Excerpt to read:
[Start of section]
I find myself agreeing with the idea that an agent unaware of it’s task will seek power, but also conclude that an agent aware of it’s task will give-up power.
I think this is a slight misunderstanding of the theory in the paper. I’d translate the theory of the paper to English as:
If we do not know an agent’s goal, but we know that the agent knows its goal and is optimal w.r.t it, then from our perspective the agent is more likely to go to higher-power states. (From the agent’s perspective, there is no probability, it always executes the deterministic perfect policy for its reward function.)
Any time the paper talks about “distributions” over reward functions, it’s talking from our perspective. The way the theory does this is by saying that first a reward function is drawn from the distribution, then it is given to the agent, then the agent thinks really hard, and then the agent executes the optimal policy. All of the theoretical analysis in the paper is done “before” the reward function is drawn, but there is no step where the agent is doing optimization but doesn’t know its reward.
In your paper, theorem 19 suggests that given a choice between two sets of 1-cycles C1 and C2 the agent is more likely to select the larger set.
[End of section]
Work to complete:
• A. List, in order, the steps that the thread on power-seeking agents says the theory assumes happen between drawing a reward function and the agent acting.
• B. Extend the thread on power-seeking agents past its last sentence, keeping the same voice and line of argument.

Entries supplied:
[Start of section]
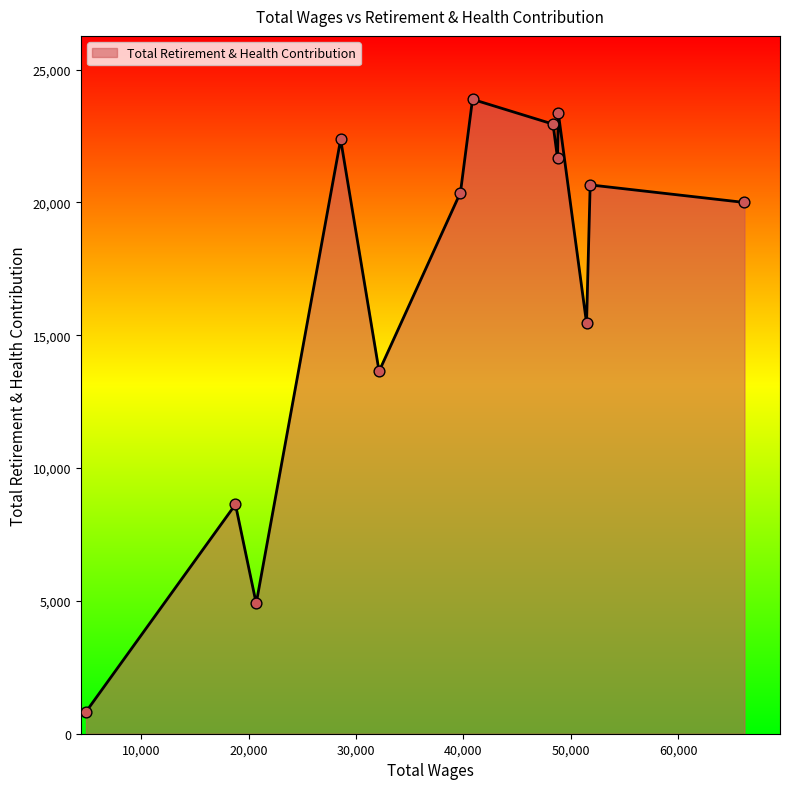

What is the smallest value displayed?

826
[End of section]
[Start of section]
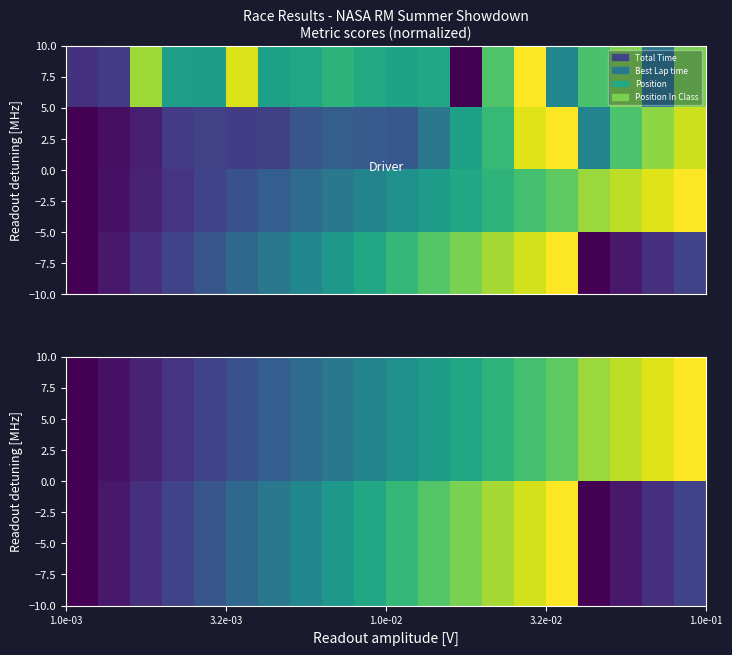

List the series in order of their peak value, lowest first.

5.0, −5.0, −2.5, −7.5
[End of section]
Answers below:
• A.
1. A reward function is drawn from the distribution.
2. The reward function is given to the agent.
3. The agent thinks really hard.
4. The agent executes the optimal policy.

• B.
I’d rewrite this as:
Theorem 19 suggests that, if an agent that knows its reward is about to choose between C1 and C2, but we don’t know the reward and our prior is that it is uniformly distributed, then we will assign higher probability to the agent going to the larger set.
I do not see how the agent ‘seeks’ out powerful states because, as you say, the agent is fixed.
I do think this is mostly a matter of translation of math to English being hard. Like, when Alex says “optimal agents seek power”, I think you should translate it as “when we don’t know what goal an optimal agent has, we should assign higher probability that it will go to states that have higher power”, even though the agent itself is not thinking “ah, this state is powerful, I’ll go there”.
Great observation. Similarly, a hypothesis called “Maximum Causal Entropy” once claimed that physical systems involving intelligent actors tended tended towards states where the future could be specialized towards many different final states, and that maybe this was even part of what intelligence was. However, people objected: (monogamous) individuals don’t perpetually maximize their potential partners—they actually pick a partner, eventually.
My position on the issue is: most agents steer towards states which afford them greater power, and sometimes most agents give up that power to achieve their specialized goals. The point, however, is that they end up in the high-power states at some point in time along their optimal trajectory. I imagine that this is sufficient for the catastrophic power-stealing incentives: the AI only has to disempower us once for things to go irreversibly wrong.
If there’s a collection of ‘turned-off’ terminal states where the agent receives no further reward for all time then every optimized policy will try to avoid such a state.
To clarify, I don’t assume that. The terminal states, even those representing the off-switch, also have their reward drawn from the same distribution. When you distribute reward IID over states, the off-state is in fact optimal for some low-measure subset of reward functions.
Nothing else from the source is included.